**Passage shown**
· · · · ·

Any comment that starts with
\begin{cchunk}
/* Function:  ...
\end{cchunk}
will be recognized and parsed by our \prog{autodoc} program, 
which assumes it is looking at a structured function documentation
header.

See section XX for details on how these headers work.

We want all external functions in the Easel API to be documented
automatically by \prog{autodoc}. We don't want internal functions tp
appear in the documentation, but we do want them documented in the
code.  To keep \prog{autodoc} from recognizing the function header of
an internal (static) function, we just leave off the \ccode{Function:}
tag in the comment block.   

%%%%
\subsubsection{section headings}
%%%%

The automatically generated \LaTeX\ code for a module's documentation
includes a table summarizing the functions in the exposed API. This
table is constructed automatically from the source code by
\prog{autodoc -t}. The list of functions in this table is extracted
from the function documentation (above). The table is broken into
sections, just as the module code is, using section headings. The
comment block marking the start of a section heading for exposed API
code has an extra \ccode{\#}:

\begin{cchunk}
/*****************************************************************
 *# 1. ESL_BUFFER object: opening/closing.

· · · · ·

**Dataset excerpts**
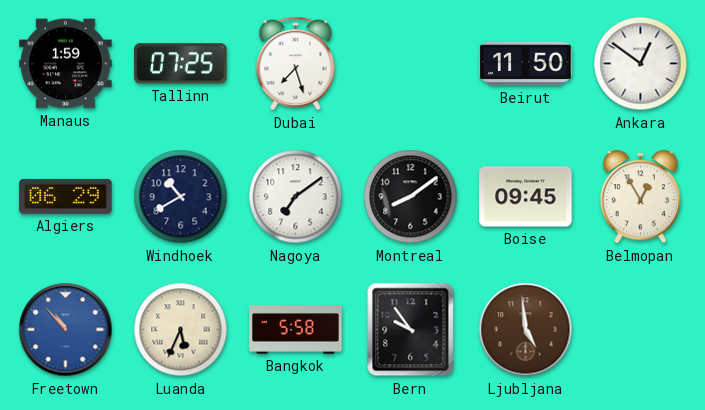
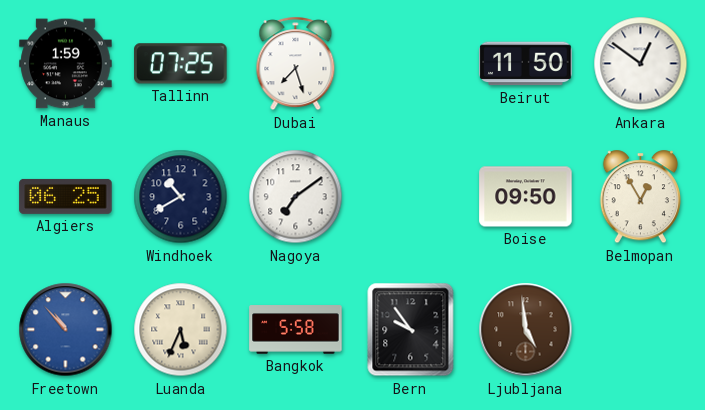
Algiers: 06:29 -> 06:25
Montreal: 8:09 -> none
Boise: 09:45 -> 09:50
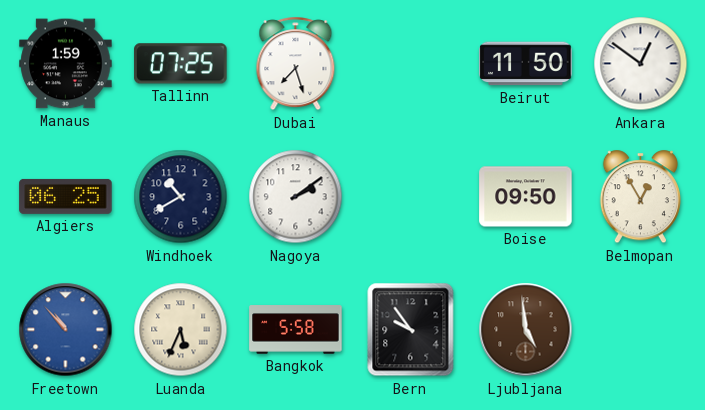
Nagoya: 7:09 -> 2:09
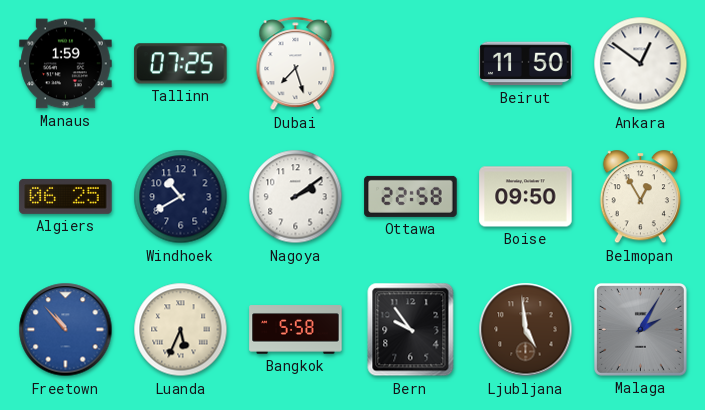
Ottawa: none -> 22:58
Malaga: none -> 2:05
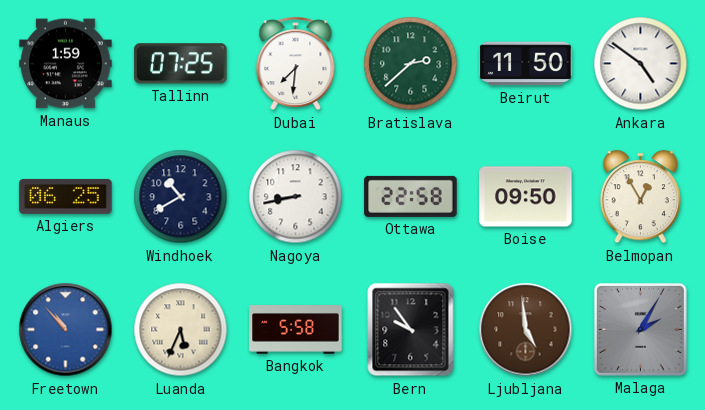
Dubai: 7:27 -> 7:31
Bratislava: none -> 2:38
Ankara: 12:51 -> 4:51
Nagoya: 2:09 -> 8:43
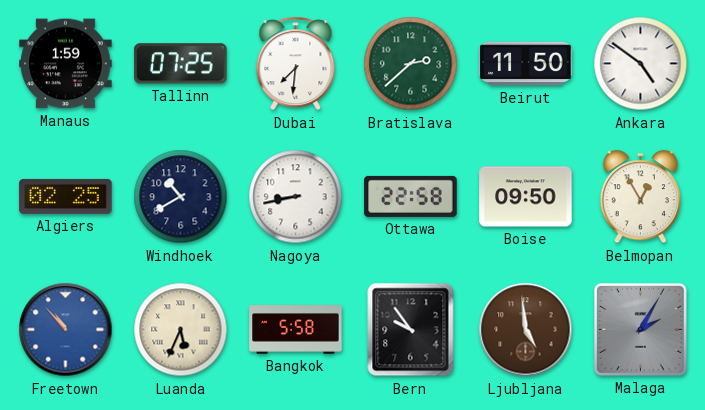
Algiers: 06:25 -> 02:25
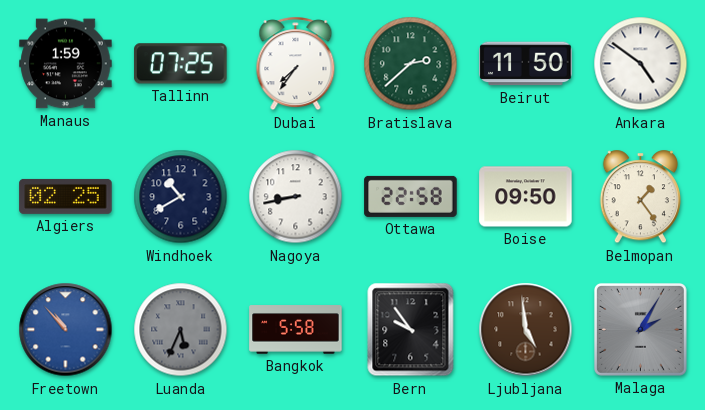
Dubai: 7:31 -> 7:36
Belmopan: 12:55 -> 1:24
Luanda dial: cream -> grey
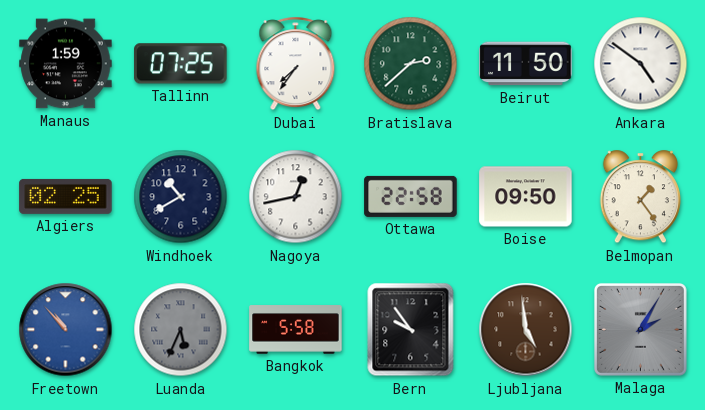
Nagoya: 8:43 -> 12:43
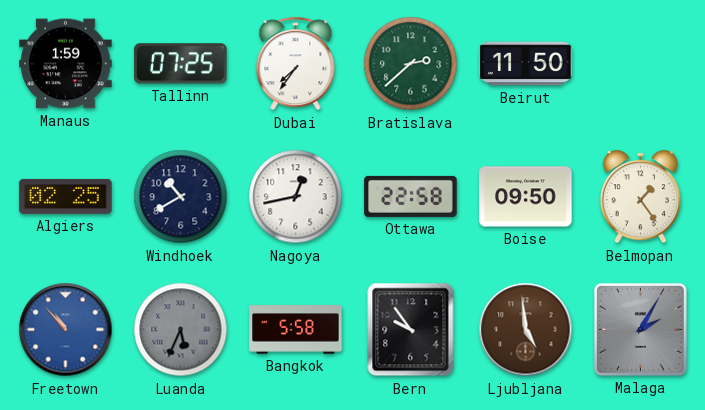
Ankara: 4:51 -> none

· · · · ·

**Short problem 1**
In the passage on Easel's autodoc conventions, how is autodoc kept from recognizing the function header of an internal (static) function?
**Short problem 2**
Continue the passage on Easel's autodoc conventions from the point where it stops.

**Task response 1**
The Function: tag is left off in the comment block.

**Task response 2**
 *****************************************************************/
\end{cchunk}

Section headings for internal functions omit the \ccode{\#}, and
\prog{autodoc} ignores them:

\begin{cchunk}
/*****************************************************************
 * 10. Unit tests
 *****************************************************************/
\end{cchunk}

%%%%
\subsubsection{excerpting}
%%%%

This book includes many examples of C code extracted verbatim from
Easel source.  These {\bfseries excerpts} are marked with specially
formatted comments in the C file:

\begin{cchunk}
/*::cexcerpt::my_example::begin::*/
   while (esl_sq_Read(sqfp, sq) == eslOK)
     { n++; }
/*::cexcerpt::my_example::end::*/
\end{cchunk}

When we build the Easel documentation from its source, our
\prog{cexcerpt} program extracts all marked excerpts from \ccode{.c}
and \ccode{.h} files, and places them in individual files in a
temporary \ccode{cexcerpts/} directory, from where they are included
in the main \LaTeX documentation.



%%%%%%%%%%%%%%%%
\subsection{Driver programs}
%%%%%%%%%%%%%%%%

An unusual (innovative?) thing about Easel modules is how we embed
{\bfseries driver programs} directly in the module's \ccode{.c}
file. Driver programs include our unit tests, benchmarks, and working
examples. These small programs are enclosed in standardized
\ccode{\#ifdef}'s that enable them to be conditionally compiled.

None of these programs are installed by \ccode{make install}.  Test
drivers are compiled as part of \ccode{make check}.  A \ccode{make
  dev} compiles all driver programs.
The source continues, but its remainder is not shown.